Though they are “freshmen” at Lawrence, the fellows are already making themselves known in the community. There have been – and will be – performances and science hall colloquia given by or with the help of fellows. They are mentoring student research groups when not teaching in the classroom. In physics, Professor Matt Stoneking is excited to have a research partner in plasma physics. “More work will get done and I will have more fun doing it,” he says. For most professors, especially in the sciences, the fellows are collaborators and assistants as well as colleagues. And because Lawrence is such a small school, this is an opportunity that did not exist to this extent before.

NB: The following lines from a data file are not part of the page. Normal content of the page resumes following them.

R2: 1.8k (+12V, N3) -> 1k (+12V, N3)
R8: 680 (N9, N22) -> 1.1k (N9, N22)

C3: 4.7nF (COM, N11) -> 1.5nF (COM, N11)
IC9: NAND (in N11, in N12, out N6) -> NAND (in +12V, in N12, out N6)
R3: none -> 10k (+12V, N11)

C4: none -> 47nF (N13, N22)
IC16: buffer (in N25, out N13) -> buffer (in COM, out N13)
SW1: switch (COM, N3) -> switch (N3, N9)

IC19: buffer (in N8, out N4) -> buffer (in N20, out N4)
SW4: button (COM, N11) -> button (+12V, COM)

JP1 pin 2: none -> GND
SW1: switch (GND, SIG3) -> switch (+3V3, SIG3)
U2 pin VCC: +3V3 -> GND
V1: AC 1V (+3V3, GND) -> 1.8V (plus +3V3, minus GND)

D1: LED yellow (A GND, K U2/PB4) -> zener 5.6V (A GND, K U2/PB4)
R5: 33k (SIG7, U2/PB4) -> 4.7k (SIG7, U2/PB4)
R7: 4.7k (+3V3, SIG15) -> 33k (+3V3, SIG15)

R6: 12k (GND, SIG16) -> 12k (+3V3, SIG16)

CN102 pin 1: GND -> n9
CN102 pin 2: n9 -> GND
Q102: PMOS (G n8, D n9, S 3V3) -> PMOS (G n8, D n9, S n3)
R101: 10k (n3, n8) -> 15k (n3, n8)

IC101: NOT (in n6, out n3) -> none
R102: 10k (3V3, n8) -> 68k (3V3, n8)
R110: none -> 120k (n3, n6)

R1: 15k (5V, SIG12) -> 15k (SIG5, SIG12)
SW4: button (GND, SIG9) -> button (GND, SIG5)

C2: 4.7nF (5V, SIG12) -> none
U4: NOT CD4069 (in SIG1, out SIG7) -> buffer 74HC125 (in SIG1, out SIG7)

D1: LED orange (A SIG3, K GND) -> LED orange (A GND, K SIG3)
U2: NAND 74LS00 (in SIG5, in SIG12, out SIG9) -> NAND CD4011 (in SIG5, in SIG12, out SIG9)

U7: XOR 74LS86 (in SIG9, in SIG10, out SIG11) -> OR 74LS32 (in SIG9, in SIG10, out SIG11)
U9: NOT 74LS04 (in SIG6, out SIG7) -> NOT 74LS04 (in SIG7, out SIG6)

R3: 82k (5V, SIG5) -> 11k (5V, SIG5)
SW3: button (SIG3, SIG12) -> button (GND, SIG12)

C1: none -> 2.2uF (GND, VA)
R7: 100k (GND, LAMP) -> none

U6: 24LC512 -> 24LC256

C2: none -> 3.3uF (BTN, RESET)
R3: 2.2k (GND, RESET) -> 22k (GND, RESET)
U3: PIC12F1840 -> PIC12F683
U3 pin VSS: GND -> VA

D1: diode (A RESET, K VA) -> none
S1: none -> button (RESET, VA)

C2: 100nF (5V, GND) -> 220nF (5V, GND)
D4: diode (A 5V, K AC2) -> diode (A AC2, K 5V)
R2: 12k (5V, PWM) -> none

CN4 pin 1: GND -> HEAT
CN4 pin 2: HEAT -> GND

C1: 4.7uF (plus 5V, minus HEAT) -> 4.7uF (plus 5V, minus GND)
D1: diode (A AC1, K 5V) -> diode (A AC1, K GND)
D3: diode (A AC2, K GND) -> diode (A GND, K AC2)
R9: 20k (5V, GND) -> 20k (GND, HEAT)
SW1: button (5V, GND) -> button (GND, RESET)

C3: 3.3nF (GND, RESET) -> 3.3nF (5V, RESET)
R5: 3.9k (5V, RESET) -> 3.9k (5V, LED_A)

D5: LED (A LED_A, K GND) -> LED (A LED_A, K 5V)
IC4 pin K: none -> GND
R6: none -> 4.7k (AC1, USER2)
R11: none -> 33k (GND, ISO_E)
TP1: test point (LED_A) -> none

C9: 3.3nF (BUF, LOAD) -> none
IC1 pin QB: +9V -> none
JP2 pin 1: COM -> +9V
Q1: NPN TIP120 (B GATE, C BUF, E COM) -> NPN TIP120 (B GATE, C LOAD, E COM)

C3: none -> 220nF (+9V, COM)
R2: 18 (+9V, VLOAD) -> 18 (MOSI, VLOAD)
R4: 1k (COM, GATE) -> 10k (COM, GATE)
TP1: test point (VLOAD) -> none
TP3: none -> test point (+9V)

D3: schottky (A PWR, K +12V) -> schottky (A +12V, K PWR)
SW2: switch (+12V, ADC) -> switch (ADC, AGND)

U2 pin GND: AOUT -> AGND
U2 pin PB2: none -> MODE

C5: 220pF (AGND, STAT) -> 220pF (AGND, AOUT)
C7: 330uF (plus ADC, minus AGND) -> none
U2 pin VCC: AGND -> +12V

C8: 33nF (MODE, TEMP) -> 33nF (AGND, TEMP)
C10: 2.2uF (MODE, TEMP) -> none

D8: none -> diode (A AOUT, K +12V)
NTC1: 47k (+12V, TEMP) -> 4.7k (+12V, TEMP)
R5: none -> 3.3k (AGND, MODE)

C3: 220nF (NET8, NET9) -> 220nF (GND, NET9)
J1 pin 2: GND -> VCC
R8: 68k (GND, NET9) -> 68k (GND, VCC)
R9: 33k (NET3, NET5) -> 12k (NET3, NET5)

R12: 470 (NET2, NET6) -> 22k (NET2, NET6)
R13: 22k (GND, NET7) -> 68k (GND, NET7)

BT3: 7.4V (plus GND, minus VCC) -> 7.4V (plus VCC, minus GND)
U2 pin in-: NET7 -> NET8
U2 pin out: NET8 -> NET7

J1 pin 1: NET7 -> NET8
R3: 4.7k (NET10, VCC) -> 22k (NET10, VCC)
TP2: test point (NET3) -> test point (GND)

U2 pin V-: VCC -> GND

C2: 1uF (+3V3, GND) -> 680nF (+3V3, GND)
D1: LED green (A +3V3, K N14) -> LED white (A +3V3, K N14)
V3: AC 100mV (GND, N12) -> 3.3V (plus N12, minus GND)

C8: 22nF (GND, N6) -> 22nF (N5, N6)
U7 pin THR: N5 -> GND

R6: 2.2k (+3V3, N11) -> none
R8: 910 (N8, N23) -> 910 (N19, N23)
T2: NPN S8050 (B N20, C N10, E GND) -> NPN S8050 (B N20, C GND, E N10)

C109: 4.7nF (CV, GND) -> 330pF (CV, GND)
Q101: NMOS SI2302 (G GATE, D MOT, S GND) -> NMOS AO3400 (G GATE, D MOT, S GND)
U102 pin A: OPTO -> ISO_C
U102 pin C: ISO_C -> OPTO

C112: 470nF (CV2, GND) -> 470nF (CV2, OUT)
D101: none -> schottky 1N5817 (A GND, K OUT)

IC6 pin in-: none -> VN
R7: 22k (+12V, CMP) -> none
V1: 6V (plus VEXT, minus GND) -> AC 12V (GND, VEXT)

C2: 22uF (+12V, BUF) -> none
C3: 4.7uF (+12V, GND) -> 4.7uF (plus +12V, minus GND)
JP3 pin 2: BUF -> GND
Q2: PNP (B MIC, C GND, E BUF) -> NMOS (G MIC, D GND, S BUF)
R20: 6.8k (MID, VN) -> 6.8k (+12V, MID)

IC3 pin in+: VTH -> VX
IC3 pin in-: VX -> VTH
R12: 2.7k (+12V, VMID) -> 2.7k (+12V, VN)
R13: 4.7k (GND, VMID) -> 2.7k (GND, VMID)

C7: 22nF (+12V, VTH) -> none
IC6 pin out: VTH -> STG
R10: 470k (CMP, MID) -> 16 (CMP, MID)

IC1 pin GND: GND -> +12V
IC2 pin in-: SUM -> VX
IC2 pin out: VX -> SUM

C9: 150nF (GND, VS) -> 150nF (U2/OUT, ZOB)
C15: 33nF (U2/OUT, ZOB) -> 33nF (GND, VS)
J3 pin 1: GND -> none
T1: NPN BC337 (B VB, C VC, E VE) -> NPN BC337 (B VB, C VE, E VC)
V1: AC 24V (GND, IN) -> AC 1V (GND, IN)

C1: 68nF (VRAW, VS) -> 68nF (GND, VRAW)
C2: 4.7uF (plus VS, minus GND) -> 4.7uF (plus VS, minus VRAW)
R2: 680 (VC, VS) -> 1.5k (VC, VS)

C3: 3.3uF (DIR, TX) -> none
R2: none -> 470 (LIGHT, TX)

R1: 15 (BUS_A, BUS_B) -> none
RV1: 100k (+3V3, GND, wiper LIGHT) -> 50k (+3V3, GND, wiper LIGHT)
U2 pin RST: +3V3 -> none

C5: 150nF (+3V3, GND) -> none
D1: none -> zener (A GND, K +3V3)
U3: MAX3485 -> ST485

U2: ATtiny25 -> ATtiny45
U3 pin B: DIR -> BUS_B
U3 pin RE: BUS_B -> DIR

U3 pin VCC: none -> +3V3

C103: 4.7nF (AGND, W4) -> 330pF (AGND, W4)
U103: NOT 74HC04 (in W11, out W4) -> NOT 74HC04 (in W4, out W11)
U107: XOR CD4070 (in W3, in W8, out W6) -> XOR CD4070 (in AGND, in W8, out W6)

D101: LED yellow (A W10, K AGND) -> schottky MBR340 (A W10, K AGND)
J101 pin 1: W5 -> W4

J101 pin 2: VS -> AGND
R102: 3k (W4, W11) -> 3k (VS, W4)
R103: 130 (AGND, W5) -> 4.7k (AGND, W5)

As for the fellows themselves, their experience in the program thus far seems to be a good one. Philosophy fellow Jennifer Keefe has positive remarks about being at Lawrence, “Everyone is friendly and I think there is a relaxed and industrious atmosphere here,” she says. David Sunderlin, the fellow in geology, notes of the Lawrence students, “I can’t tell you how many times I have stayed in Youngchild later than I thought I would so that I could try to research a spectacularly phrased and insightful question from a student that day. Once a question like that is posed and deliciously interesting, it is hard to get it out of your mind.”
Professor Glick believes that the program has done well thus far. Their mentors agree with Glick. Professor Gene Biringer is the faculty mentor to Jennifer Fitzgerald in music composition and says, “The fellows committee has done an outstanding job in developing the program in less than one year.” In philosophy, Professor Tom Ryckman says that Jennifer Keefe is a “nice fit” and that the program “is enhancing the academic environment at Lawrence.” Theatre professor Kathy Privatt is a “huge fan” of the program. Professor Marcia Bjornerud, geology, notes that paleobiology, Sunderlin’s expertise, has been exciting for students in biology and geology. From all angles, the program seems to be succeeding and meeting its goals.
Who can say what is to come of Lawrence’s innovative program in future years? More advertising is being done this year and Glick hopes that the data collected and analyzed over next summer may be able to serve as a guideline for other universities. Lawrence’s program is comparable to the Mellon scholar program at other small institutions, but because our fellows program is being studied and directed solely by Lawrence, it is a little different and quite impressive for a school of Lawrence’s size and locale.